Meus textos não costumam ser na primeira pessoa, mas às vezes acho que é preciso se envolver. Os filmes de Alexander Payne geralmente me tocam profundamente. As Confissões de Schmidt e Os Descendentes, que costumam dividir opiniões, exercem em mim efeitos fulminantes, talvez por que sua melancolia me parece sincera; talvez porque sejam filmes que invariavelmente colocam a família em algum ponto da trama. Nebraska, embora seja radicalmente diferente desses dois filmes, teve um impacto parecido.
Há cerca de cinco meses, eu perdi meu pai. Seu Chico nos deixou no exato dia de seu aniversário. Era um jovem de 62 anos. Eu, por algum destes mistérios que ninguém explica, o único filho que morava longe dele, tive a chance de ter minha última conversa com meu pai na noite anterior, quando cheguei de viagem justamente para a festa do dia seguinte. Foi um pequeno alento para uma partida tão repentina. Meu pai ainda não tinha sinais de velhice, como o personagem de Bruce Dern em Nebraska, mas o fato do filme ser uma espécie de despedida de pai e filho me abalou um bocado.
O roteiro de Bob Nelson parte de um pressuposto simples: um homem que está perdendo a memória acredita cegamente que ganhou um prêmio de U$ 1 milhão, como promete uma correspondência que recebeu. Depois que ele tenta fugir de casa várias vezes em busca do prêmio, seu filho mais novo resolve realizar seu desejo e o leva numa viagem cujo destino é a cidade de Lincoln, estado de Nebraska, onde o valor deveria ser retirado. Como se pode imaginar, o trajeto desta viagem é uma espécie de reencontro entre pai e filho, onde o jovem tenta devolver ao pai sua dignidade num “acerto de contas” invisível.
Embora o tema instrumental indique o caminho da melancolia com que o cineasta trabalha habitualmente, este novo filme não se rende ao sentimentalismo. Pelo contrário, Nebraska é um filme seco, repleto de humor negro, que não facilita as coisas para o espectador. Bruce Dern não interpreta um velhinho adorável. Seu Woody é um homem que conquistou a antipatia até da mulher com seu comportamento irresponsável e sua ausência.
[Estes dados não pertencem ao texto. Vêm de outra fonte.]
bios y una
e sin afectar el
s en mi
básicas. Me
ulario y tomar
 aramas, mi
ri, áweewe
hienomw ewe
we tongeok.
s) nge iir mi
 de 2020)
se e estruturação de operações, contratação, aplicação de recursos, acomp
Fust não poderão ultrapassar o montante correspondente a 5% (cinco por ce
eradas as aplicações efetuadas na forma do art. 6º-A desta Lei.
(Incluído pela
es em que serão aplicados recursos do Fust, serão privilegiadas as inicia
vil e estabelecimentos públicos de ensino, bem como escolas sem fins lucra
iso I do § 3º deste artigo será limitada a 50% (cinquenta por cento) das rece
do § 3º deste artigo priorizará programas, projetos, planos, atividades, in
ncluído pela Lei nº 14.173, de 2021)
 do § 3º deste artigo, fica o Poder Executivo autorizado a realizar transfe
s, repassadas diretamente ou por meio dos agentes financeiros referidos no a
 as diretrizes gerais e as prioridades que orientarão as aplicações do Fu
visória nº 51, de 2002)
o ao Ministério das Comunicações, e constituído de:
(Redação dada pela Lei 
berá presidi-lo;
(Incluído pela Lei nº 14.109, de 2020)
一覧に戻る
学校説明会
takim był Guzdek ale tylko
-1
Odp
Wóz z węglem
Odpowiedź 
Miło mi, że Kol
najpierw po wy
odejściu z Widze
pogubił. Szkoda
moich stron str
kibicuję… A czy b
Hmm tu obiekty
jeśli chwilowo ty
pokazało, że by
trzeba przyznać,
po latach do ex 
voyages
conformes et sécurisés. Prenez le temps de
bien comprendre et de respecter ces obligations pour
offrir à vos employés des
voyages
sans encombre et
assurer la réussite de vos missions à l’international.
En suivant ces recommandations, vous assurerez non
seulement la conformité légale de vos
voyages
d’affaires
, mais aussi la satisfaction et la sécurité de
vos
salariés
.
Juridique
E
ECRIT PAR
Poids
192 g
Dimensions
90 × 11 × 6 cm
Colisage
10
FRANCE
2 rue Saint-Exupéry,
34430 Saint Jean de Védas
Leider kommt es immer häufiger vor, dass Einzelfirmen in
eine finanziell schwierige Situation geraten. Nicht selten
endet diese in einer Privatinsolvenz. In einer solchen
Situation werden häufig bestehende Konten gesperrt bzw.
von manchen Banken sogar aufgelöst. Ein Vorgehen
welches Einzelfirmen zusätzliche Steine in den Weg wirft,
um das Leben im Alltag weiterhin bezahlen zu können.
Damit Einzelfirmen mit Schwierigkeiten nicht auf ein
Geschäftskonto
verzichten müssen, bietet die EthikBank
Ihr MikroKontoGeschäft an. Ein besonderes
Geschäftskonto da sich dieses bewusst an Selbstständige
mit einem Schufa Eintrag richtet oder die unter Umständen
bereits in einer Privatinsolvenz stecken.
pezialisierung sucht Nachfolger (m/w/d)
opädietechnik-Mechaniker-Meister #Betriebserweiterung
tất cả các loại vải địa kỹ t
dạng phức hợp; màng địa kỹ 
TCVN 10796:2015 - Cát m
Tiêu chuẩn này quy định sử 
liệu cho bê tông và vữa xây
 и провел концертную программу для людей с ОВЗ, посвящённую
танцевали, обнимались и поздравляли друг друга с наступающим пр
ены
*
June Squibb – essa, sim, uma velhinha adorável, pelo menos na aparência – tem diálogos duros, incômodos, que traduzem os anos de frustração que viveu. Ambos estão ótimos e surpreendentes.
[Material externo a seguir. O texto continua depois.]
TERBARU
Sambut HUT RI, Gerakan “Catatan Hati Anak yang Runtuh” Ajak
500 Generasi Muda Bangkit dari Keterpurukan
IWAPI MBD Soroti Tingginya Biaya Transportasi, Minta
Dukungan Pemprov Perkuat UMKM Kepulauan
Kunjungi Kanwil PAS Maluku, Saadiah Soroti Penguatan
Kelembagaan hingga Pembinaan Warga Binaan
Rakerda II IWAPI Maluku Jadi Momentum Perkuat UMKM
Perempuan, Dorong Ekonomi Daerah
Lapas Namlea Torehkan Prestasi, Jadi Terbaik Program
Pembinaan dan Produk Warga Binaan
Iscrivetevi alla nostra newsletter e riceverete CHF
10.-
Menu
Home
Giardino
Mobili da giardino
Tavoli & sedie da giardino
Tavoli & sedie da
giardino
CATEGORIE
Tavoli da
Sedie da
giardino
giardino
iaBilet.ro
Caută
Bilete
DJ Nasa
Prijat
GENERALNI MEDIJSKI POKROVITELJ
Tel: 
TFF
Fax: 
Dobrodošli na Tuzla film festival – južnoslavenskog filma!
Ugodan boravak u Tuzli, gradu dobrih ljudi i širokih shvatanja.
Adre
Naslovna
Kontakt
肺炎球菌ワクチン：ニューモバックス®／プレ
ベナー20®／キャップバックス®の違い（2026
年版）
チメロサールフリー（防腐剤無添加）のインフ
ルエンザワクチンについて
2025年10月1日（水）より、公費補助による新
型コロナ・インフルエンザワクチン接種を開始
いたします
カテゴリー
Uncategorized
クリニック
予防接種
A viagem de reconhecimento se transforma numa viagem de desilusão quando Woody e o filho resolvem parar na cidade natal do pai, um lugar que o tempo esqueceu, um retrato de uma white trash America decadente, onde a notícia da “fortuna” de Woody se espalha e desperta a cobiça de familiares e vizinhos. No meio disso tudo, o filme concentra sua doçura num personagem. Davey é o filho que quer fazer as vontades do pai como uma última homenagem, uma chance de reatar o elo desgastado pelo alcoolismo e pela ausência paternas. Will Forte pode não ser um grande ator, mas está comovente em cada cena do filme. Traduz muito o senso de proteção e de agradecimento do personagem com muito pouco.
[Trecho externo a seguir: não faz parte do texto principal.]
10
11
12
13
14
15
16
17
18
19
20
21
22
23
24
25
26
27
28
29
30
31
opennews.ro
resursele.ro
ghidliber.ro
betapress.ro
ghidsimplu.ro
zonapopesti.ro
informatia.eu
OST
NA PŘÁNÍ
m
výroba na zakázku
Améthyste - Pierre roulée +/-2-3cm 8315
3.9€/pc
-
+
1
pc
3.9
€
Quanto a mim, não há grandes semelhanças entre a história de Woody e Davey e a história de Chico e Chico. Meu pai nunca perdeu a memória, eu não sou o filho caçula, mas este filme me fez sentir falta de uma despedida mais adequada, seja no formato de um acerto de contas, seja numa conversa franca entre pai e filho. Fiquei com inveja do Davey por ter tido essa chance e agradeço muito ao Alexander Payne por ter feito este filme tão bonito.
Nebraska
[Nebraska, Alexander Payne, 2013]
Chico, tenho lido seu blog há um tempinho. Meus sentimentos pela perda de seu pai. Que seu pensamento iluminado te leve a atingir suas conquistas pessoais, podemos ver claramente que você é, além de lúcido, sensível, inteligente e ótimo crítico.
Do seu lindo texto, fui pro filme…do filme, volto pra te agradecer…belíssimo. Todos somos um pouco filhos do Woody, do Seu Chico, e do meu Vicente. Sinto pela sua perda…abraço
Chico,
acesso seu blog todo santo dia e acho que por isso as vezes acabo me sentindo como se você fosse um grande amigo. Mesmo não sendo, meus sentimentos pela perda do seu pai. Que sorte a nossa ter pessoas como Alexander Payne para nos ajudar a nos sentir melhor em momentos como esse, ou pelo menos nos fazer sentir.
Mais uma vez parabéns pelo seu trabalho, com certeza motivo de orgulho do Seu Chico!
Obrigado, Nathalia. Seja muito muito bem-vinda sempre!